◆ **INSTRUCTION 1**
Reproduce the rows with clock times below word for word, omitting the pictures.

◆ **READING PASSAGE**

┌────────

By Bullion Shark LLC ……
 

Though they aren’t worth much on their faces, pennies are some of the most fun coins to chase as a collector. That said, there’s a big difference between common pennies that might not be worth your time and those with historical and collectible value.

Wheat cents (or wheat pennies as some call them) are some of the most sought-after one-cent coins. Wheat cents are one-cent coins that were made by the United States Mint from the years of 1909 to 1958. They’re called “wheat cents” because the reverse of each coin includes a wreath of wheat. The phrases “One Cent” and “United States of America” can be seen in between the wheat sheaves.

Since wheat cents were minted for quite a while, there are millions of potential coins to chase after. Here are seven of the rarest — and therefore some of the most valuable — wheat cents to check out.

1. 1931-S Lincoln Wheat Cent

In 1931, the San Francisco Mint created a series of Abraham Lincoln wheat pennies. Notably, these pennies were only minted in quantities of up to 866,000, which is much lower than the average mintage (typically in the millions).

└────────

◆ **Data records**
┌────────

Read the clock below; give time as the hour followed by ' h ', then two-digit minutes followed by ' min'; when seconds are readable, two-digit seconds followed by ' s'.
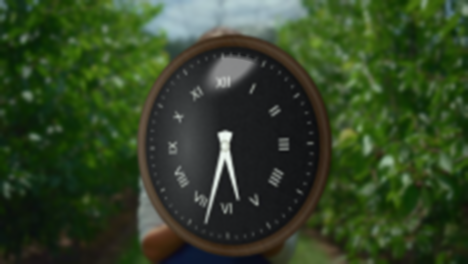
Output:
5 h 33 min
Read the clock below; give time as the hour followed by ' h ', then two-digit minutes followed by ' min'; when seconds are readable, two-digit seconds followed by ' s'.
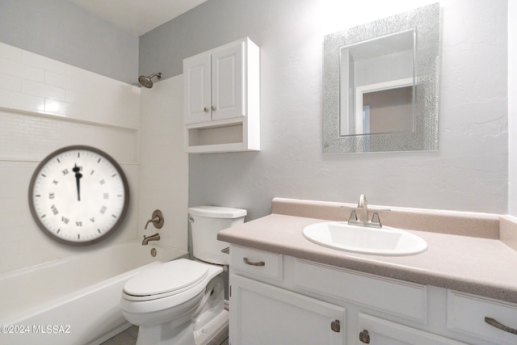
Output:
11 h 59 min
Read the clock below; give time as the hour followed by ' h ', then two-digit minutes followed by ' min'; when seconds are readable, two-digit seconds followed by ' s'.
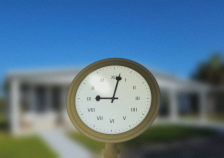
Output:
9 h 02 min
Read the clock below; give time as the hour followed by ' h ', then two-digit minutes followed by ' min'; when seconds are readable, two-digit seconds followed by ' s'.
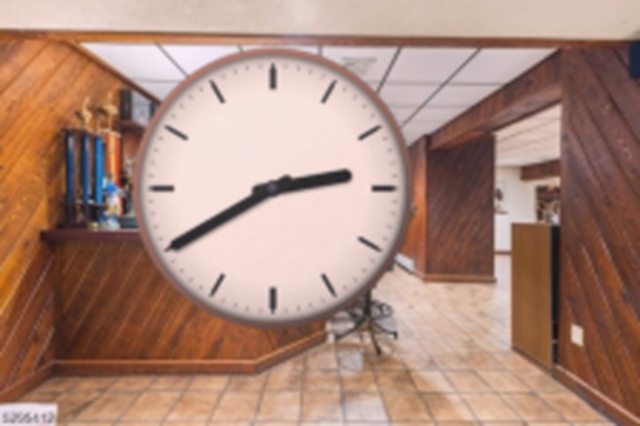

└────────

◆ **INSTRUCTION 2**
Answer these questions using the wheat cent article above.
(a) Between which years did the United States Mint make wheat cents?
(b) What appears on the reverse of each wheat cent?
(c) Which mint created the 1931 series of Lincoln wheat pennies?

◆ **EXERCISE ANSWER 1**
Read the clock below; give time as the hour followed by ' h ', then two-digit minutes followed by ' min'; when seconds are readable, two-digit seconds followed by ' s'.
Output:
5 h 33 min
Read the clock below; give time as the hour followed by ' h ', then two-digit minutes followed by ' min'; when seconds are readable, two-digit seconds followed by ' s'.
Output:
11 h 59 min
Read the clock below; give time as the hour followed by ' h ', then two-digit minutes followed by ' min'; when seconds are readable, two-digit seconds followed by ' s'.
Output:
9 h 02 min
Read the clock below; give time as the hour followed by ' h ', then two-digit minutes followed by ' min'; when seconds are readable, two-digit seconds followed by ' s'.

◆ **EXERCISE ANSWER 2**
(a) From 1909 to 1958.
(b) A wreath of wheat, with the phrases "One Cent" and "United States of America" between the wheat sheaves.
(c) The San Francisco Mint.